:: Exercise input ::

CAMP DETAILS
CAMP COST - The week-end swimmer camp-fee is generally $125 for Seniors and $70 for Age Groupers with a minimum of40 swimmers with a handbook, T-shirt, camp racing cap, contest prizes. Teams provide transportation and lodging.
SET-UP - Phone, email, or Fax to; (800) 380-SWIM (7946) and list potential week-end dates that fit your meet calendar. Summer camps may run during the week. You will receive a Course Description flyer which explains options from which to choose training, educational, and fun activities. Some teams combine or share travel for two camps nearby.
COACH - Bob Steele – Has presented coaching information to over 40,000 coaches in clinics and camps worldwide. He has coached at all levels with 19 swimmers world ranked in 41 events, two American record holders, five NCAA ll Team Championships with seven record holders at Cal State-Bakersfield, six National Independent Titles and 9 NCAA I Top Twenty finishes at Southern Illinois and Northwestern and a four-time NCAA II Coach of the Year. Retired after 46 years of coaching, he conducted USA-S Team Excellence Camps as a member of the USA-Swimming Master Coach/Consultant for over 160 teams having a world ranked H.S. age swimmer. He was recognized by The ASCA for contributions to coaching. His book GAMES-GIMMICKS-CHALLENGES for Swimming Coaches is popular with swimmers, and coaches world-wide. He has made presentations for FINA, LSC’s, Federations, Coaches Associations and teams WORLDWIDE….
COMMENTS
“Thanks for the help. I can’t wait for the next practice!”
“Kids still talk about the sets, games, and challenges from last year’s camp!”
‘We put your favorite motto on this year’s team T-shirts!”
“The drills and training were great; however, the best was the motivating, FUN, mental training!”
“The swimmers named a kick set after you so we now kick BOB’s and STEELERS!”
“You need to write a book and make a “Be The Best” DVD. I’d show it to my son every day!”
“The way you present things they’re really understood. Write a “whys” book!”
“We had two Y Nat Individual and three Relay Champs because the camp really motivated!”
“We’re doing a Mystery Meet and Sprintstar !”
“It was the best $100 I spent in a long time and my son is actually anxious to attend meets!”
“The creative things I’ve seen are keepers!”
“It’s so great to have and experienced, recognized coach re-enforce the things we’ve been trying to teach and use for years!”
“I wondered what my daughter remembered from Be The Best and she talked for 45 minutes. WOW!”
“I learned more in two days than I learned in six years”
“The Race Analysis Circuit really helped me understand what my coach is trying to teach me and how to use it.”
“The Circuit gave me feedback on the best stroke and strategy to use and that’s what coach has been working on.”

:::
:: Exercise input ::

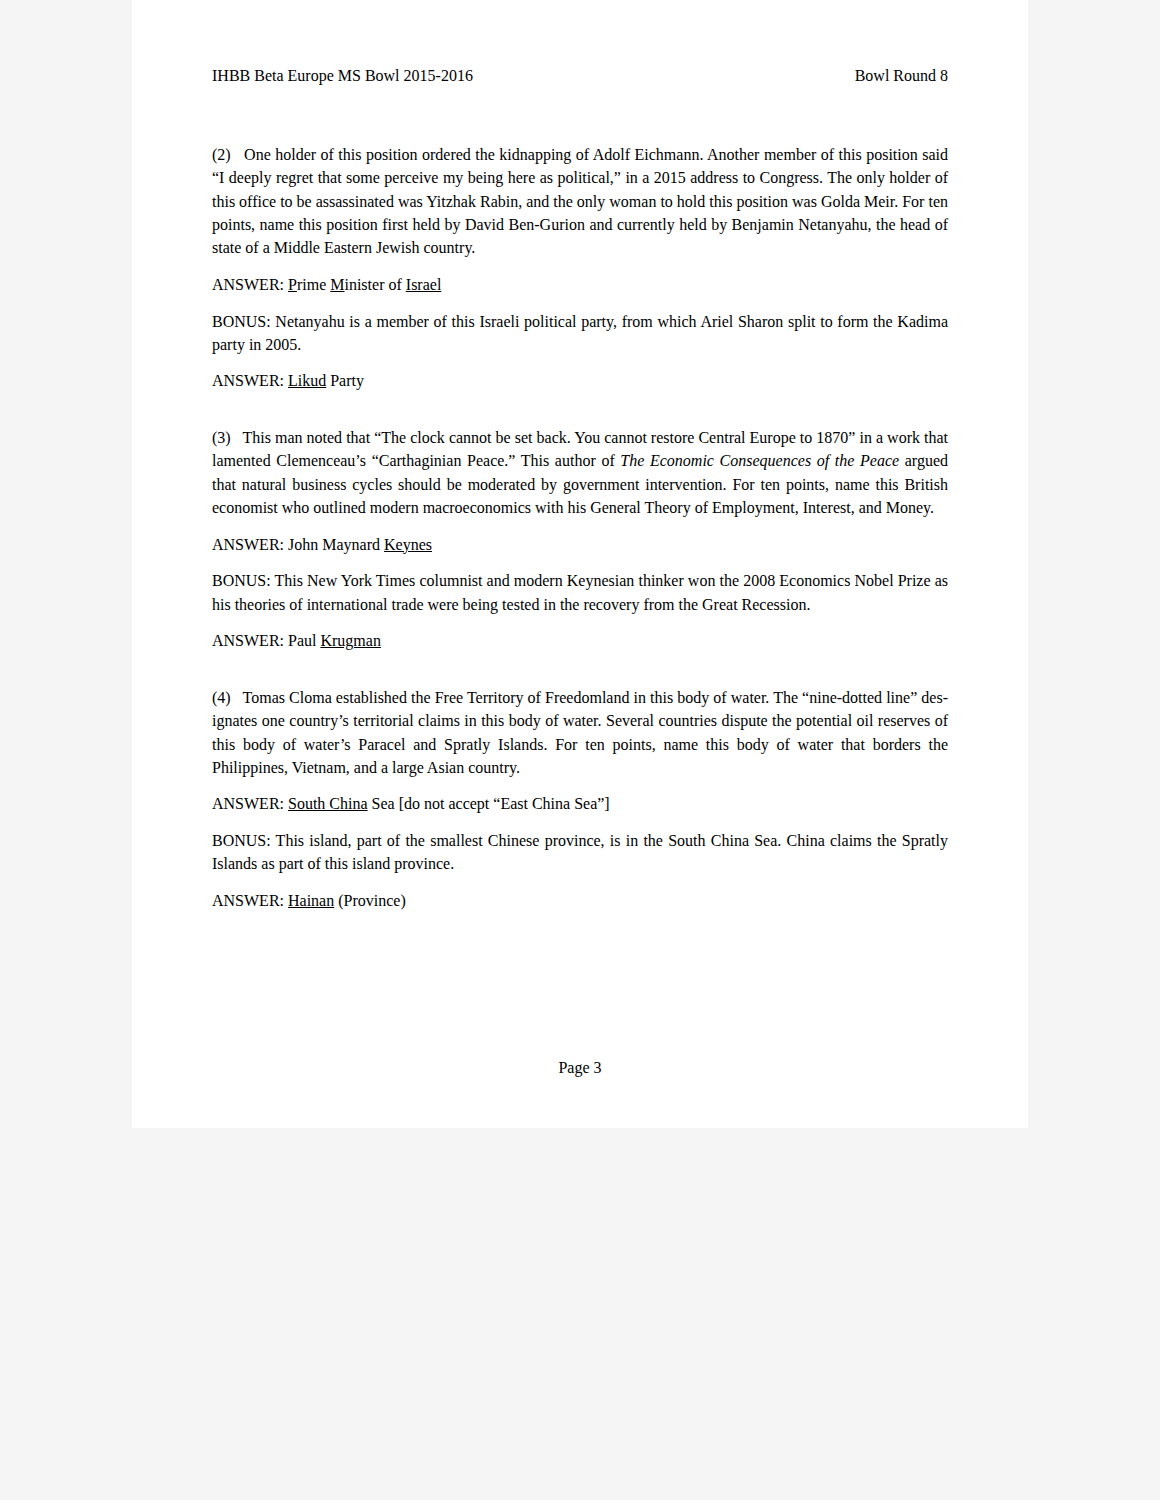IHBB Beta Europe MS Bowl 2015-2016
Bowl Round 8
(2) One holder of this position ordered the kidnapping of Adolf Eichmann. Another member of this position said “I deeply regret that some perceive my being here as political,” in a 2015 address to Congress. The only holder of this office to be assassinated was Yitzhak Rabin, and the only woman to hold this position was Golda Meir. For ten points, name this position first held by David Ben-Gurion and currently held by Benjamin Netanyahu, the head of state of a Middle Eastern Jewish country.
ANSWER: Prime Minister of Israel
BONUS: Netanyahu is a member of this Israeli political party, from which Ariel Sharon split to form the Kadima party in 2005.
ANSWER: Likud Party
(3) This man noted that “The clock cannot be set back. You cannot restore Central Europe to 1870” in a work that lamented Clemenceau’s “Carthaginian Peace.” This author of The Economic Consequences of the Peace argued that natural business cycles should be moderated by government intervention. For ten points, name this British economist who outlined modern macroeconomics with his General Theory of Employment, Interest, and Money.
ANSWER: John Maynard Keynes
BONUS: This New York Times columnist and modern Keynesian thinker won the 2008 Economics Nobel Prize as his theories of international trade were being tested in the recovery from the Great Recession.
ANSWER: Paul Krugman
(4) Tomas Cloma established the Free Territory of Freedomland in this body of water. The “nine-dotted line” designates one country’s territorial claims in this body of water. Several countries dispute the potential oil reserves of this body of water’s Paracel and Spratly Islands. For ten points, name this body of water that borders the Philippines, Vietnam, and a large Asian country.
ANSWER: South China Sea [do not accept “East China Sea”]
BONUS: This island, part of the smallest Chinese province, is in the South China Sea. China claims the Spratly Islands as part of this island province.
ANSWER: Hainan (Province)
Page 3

:::
:: Exercise input ::

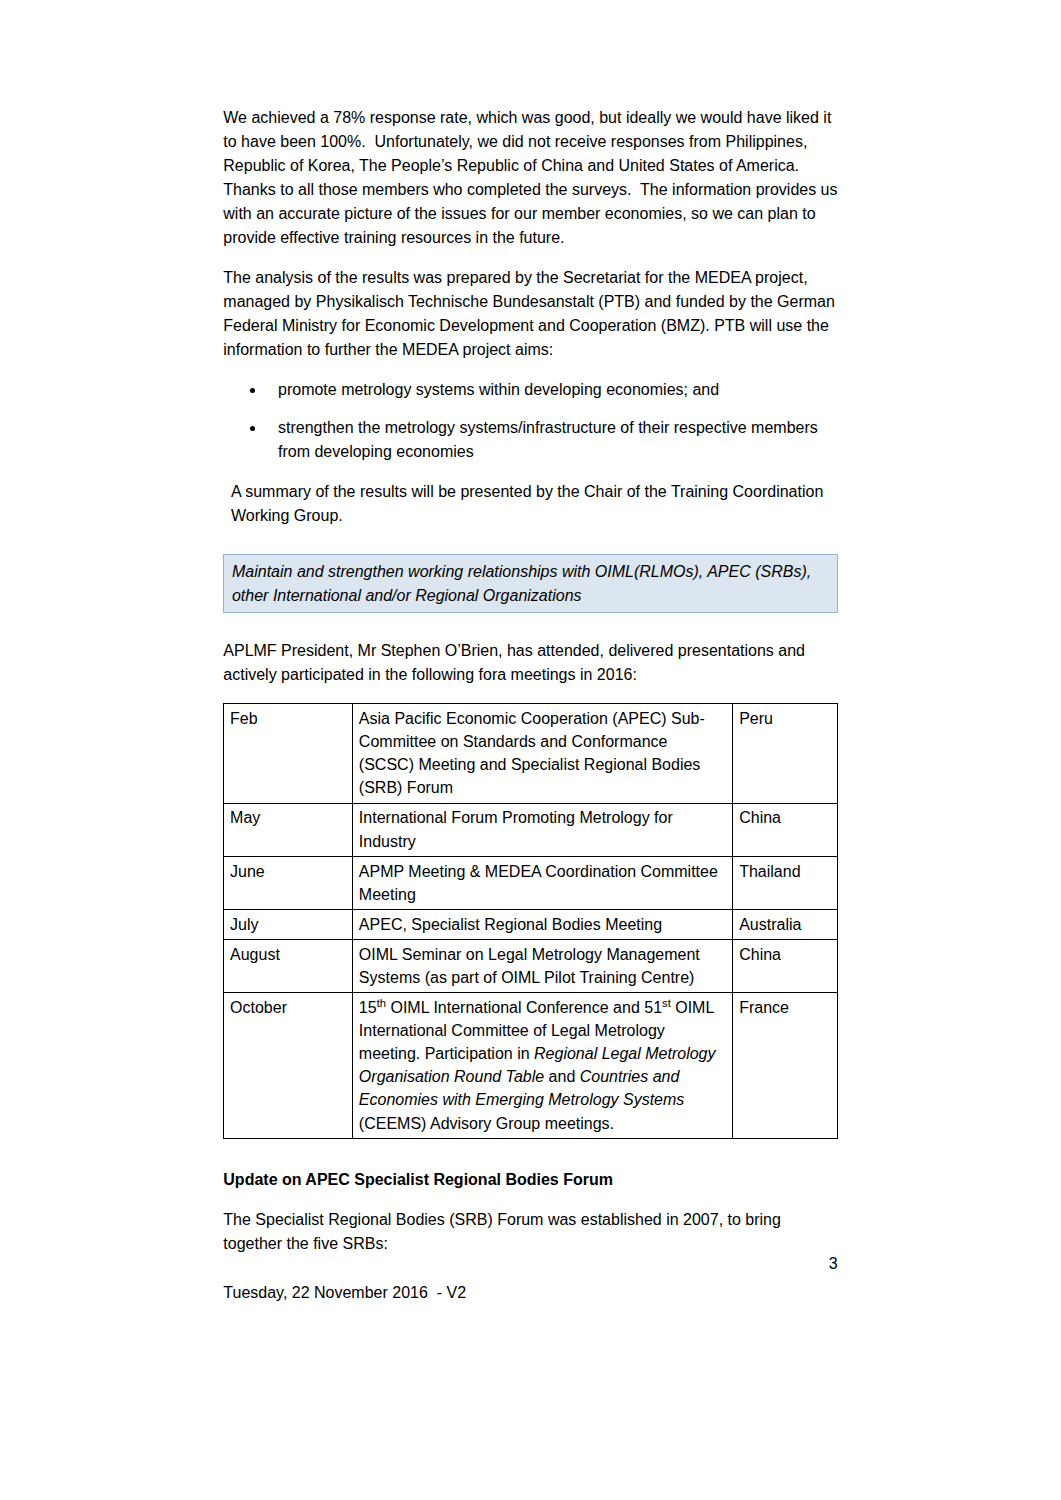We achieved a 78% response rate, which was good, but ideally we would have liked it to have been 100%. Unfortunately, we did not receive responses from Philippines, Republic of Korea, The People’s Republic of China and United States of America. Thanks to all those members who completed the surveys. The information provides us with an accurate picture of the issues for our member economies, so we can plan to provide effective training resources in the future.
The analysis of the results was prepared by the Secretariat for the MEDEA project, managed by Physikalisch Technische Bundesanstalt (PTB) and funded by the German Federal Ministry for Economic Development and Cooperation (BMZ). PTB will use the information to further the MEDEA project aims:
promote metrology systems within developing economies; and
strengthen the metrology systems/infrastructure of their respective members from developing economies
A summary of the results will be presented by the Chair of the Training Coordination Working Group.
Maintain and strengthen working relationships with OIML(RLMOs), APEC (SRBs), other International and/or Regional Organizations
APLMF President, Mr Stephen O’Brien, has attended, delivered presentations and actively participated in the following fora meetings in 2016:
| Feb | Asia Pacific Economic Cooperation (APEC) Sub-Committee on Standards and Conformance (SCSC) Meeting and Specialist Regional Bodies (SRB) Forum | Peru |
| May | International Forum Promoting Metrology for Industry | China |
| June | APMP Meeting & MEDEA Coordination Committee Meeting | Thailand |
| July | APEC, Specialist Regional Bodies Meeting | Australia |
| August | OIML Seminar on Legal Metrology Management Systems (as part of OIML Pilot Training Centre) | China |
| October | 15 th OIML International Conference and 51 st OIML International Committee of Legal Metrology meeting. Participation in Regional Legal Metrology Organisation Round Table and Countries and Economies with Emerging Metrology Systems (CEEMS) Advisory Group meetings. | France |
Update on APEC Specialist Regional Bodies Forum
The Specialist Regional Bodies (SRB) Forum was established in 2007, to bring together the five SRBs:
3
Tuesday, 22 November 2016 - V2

:::

# [Work item]
Could you return the lines in the entries above that contain "trying"?

# [Finished exercise]
“It’s so great to have and experienced, recognized coach re-enforce the things we’ve been trying to teach and use for years!”
“The Race Analysis Circuit really helped me understand what my coach is trying to teach me and how to use it.”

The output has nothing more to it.